### BRIEF
Extend the code review discussion below, about giving a virtual file system its own working directory, by writing what comes after its final sentence.

### TEXT
Previously only one RealFileSystem instance was available, and its working
directory is shared with the process. This doesn't work well for multithreaded
programs that want to work with relative paths - the vfs::FileSystem is assumed
to provide the working directory, but a thread cannot control this exclusively.

The new vfs::createPhysicalFileSystem() factory copies the process's working
directory initially, and then allows it to be independently modified.

This implementation records the working directory path, and glues it to relative
paths to provide the correct absolute path to the sys::fs:: functions.
This will give different results in unusual situations (e.g. the CWD is moved).

The main alternative is the use of openat(), fstatat(), etc to ask the OS to
resolve paths relative to a directory handle which can be kept open. This is
more robust. There are two reasons not to do this initially:

  1. these functions are not available on all supported Unixes, and are somewhere between difficult and unavailable on Windows. So we need a path-based fallback anyway.
  2. this would mean also adding support at the llvm::sys::fs level, which is a larger project. My clearest idea is an OS-specific BaseDirectory object that can be optionally passed to functions there. Eventually this could be backed by either paths or a fd where openat() is supported. This is a large project, and demonstrating here that a path-based fallback works is a useful prerequisite.

There is some subtlety to the path-manipulation mechanism:

  • when setting the working directory, both Specified=makeAbsolute(path) and Resolved=realpath(path) are recorded. These may differ in the presence of symlinks.
  • getCurrentWorkingDirectory() and makeAbsolute() use Specified - this is similar to the behavior of $PWD and sys::path::current_path
  • IO operations like openFileForRead use Resolved. This is similar to the behavior of an openat() based implementation, that doesn't see changes in symlinks.

There may still be combinations of operations and FS states that yield unhelpful
behavior. This is hard to avoid with symlinks and FS abstractions :(

The caching behavior of the current working directory is removed in this patch.
getRealFileSystem() is now specified to link to the process CWD, so the caching
is incorrect.
The user who needed this so far is clangd, which will immediately switch to
createPhysicalFileSystem().

Diff Detail

Event Timeline

sammccall created this revision.Jan 10 2019, 6:11 AM

The patch makes sense to me.

I wonder if instead of lambda-wrapping everything we couldn't use a pattern like this:

Twine fixPath(const Twin &Orig, SmallVectorImpl<char> &Storage) {
  if (path_needs_fixing()) {
    fix_path(Orig, Storage);
    return Storage;
  }
  return Orig;
}

T whatever(const Twine &Path) {
  SmallString<N> Storage;
  // This is safe because the returned twine is either a copy of the input twine or a unary twine backed by the provided storage
  Twine Fixed = fixPath(Path, Storage);
  return do_stuff(Fixed);
}

This usage of Twine isn't very nice, but neither is lambda-wrapping everything, so it's kind of a pick-your-poison situation. Anyway, just throwing the idea out there...

### MATERIAL SHOWN

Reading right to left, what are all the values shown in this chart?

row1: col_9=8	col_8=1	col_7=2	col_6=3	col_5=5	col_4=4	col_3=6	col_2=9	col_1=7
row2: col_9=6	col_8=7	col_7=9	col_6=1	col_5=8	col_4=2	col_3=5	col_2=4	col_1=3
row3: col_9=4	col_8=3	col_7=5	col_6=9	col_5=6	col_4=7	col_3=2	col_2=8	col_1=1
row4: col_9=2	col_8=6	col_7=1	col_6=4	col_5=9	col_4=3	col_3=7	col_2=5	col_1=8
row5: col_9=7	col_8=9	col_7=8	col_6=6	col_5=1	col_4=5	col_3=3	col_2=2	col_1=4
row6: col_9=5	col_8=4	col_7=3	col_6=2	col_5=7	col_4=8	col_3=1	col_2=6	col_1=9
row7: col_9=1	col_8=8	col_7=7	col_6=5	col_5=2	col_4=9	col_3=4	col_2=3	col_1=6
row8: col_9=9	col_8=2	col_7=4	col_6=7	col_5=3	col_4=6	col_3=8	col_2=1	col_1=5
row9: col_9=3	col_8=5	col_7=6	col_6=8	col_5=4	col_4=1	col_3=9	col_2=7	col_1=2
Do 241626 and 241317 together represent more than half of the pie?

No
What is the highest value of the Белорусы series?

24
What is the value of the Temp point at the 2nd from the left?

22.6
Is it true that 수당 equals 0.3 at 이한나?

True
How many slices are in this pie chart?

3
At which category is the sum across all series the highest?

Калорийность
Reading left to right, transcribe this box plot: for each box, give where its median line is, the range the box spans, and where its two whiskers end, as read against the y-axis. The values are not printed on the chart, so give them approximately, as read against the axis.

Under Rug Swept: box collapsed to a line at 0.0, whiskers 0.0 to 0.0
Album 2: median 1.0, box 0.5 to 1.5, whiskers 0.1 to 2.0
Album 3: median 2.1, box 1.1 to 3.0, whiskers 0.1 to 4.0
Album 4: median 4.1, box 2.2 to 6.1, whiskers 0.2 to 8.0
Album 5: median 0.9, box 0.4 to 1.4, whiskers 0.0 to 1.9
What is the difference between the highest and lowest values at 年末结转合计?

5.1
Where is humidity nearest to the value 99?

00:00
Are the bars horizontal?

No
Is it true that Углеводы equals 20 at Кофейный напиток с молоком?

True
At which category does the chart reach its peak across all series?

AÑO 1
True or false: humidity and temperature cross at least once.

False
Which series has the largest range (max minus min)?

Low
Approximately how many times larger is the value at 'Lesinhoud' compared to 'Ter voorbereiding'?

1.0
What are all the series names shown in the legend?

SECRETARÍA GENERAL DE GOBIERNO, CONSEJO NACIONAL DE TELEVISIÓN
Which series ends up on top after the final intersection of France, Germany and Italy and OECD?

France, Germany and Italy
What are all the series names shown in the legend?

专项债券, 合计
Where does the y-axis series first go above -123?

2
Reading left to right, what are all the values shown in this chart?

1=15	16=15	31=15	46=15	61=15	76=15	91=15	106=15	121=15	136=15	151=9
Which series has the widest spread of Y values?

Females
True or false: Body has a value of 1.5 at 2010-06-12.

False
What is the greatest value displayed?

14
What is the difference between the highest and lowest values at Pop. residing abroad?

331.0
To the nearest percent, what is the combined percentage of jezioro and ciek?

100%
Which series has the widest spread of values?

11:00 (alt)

### ANSWER BELOW
lib/Support/VirtualFileSystem.cpp
241

explicit

265

It looks like it should be possible to use the trailing return type syntax to simplify this (auto WithFixedPath(Path, F) -> decltype(F(Path))

sammccall updated this revision to Diff 181062.Jan 10 2019, 7:44 AM

Address comments, avoid weird lambdas.

This usage of Twine isn't very nice, but neither is lambda-wrapping everything, so it's kind of a pick-your-poison situation. Anyway, just throwing the idea out there...

Thanks, I think that's a bit nicer.

I'm almost certain that ripping Twine out of all our filesystem interfaces would improve both performance and readability overall :-/

labath accepted this revision.Jan 10 2019, 7:56 AM

Thanks for jumping on this. Looks good to me, though I would feel better if someone else acked this too.

This revision is now accepted and ready to land.Jan 10 2019, 7:56 AM

Why did you choose to make this a property of the RealFileSystem as opposed to subclassing the RealFileSystem to a PhysicalFileSystem? It seems like the latter would be more in line with the VFS design.

Why did you choose to make this a property of the RealFileSystem as opposed to subclassing the RealFileSystem to a PhysicalFileSystem? It seems like the latter would be more in line with the VFS design.

The reason the logic is interleaved like this: the operations aren't a simple "translation" into equivalent operations with absolute paths. Note that the returned files and statuses must report the relative paths provided, not the absolute ones we translate the actual IO into. So building the FS-with-own-WD as an aggregate or derived class of the FS-with-native-WD is going to be awkward and fragile. (And semantically, inheritance seems dubious here).
This could be a hierarchy of three classes where the abstract base tries not to express an opinion (or CRTP, or a template over a policy object), but I didn't find a pattern that seemed less confusing/indirect than just using a single class with if(). I don't expect the performance aspect of having to branch to matter at all.

JDevlieghere accepted this revision.Jan 10 2019, 9:53 AM

Why did you choose to make this a property of the RealFileSystem as opposed to subclassing the RealFileSystem to a PhysicalFileSystem? It seems like the latter would be more in line with the VFS design.

The reason the logic is interleaved like this: the operations aren't a simple "translation" into equivalent operations with absolute paths. Note that the returned files and statuses must report the relative paths provided, not the absolute ones we translate the actual IO into. So building the FS-with-own-WD as an aggregate or derived class of the FS-with-native-WD is going to be awkward and fragile. (And semantically, inheritance seems dubious here).
This could be a hierarchy of three classes where the abstract base tries not to express an opinion (or CRTP, or a template over a policy object), but I didn't find a pattern that seemed less confusing/indirect than just using a single class with if(). I don't expect the performance aspect of having to branch to matter at all.

Fair enough, thanks for the explanation!

This revision was automatically updated to reflect the committed changes.
jfb added a subscriber: jfb.Aug 8 2019, 5:15 PM

I did a follow-up to this: D65986
It caused some unexpected breakage.

Herald added a project: Restricted Project. · View Herald TranscriptAug 8 2019, 5:15 PM

Thanks for the heads up!
I think the breakage was rather from D62271 (when this was written, there was no plan to switch the default)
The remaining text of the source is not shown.